True. But strictly from the confederate viewpoint, blacks did not serve legally as combat soldiers until March of 1865.
Once again, fabrications and non-sequiturs Nancy dearie.
Any statement that the 1st Louisiana Native Guard, organized as a Louisiana State Militia Unit and accepted for service by the Governor, changed sides en masse is FALSE. The fantasy that the United States colored troops were 188,000 Black soldiers” when their ranks also held the Hispanic, Native Peoples, and other non-whites who were not allowed to serve in the ranks of the segregated Union Army is also typical of rewritten history.
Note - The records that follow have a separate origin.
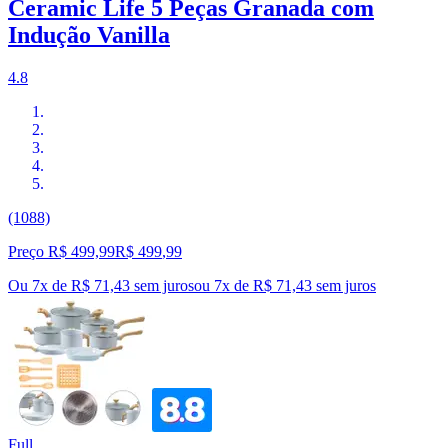
Ceramic Life 5 Peças Granada com
Indução Vanilla
4.8
(1088)
Preço R$ 499,99
R$
499
,
99
Ou 7x de R$ 71,43 sem juros
ou
7
x de
R$ 71,43
sem juros
Full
According to the records of the Union Army, General Butler’s own memoirs, and the recently-published diary of Col. Banks, Commanding Officer of the 2nd Louisiana Native Guard, only six of twenty-six Confederate Native Guard officers accepted Union service (and were driven out of service within a few months), while less than ten percent of the rank-and-file of the Confederate 1st Louisiana accepted Union service.
That only twenty-three percent of the officers and less than ten percent of the enlisted men of the 1st Louisiana Native Guard switched sides is ample evidence that there was little enthusiasm for the offer made by Butler.
The 1st Louisiana Native Guard, CSA, can trace its origins to the Louisiana Battalion of Free Men of Color who served under Jackson in the War of 1812 and whose officers were the first Black military officers in U.S. history.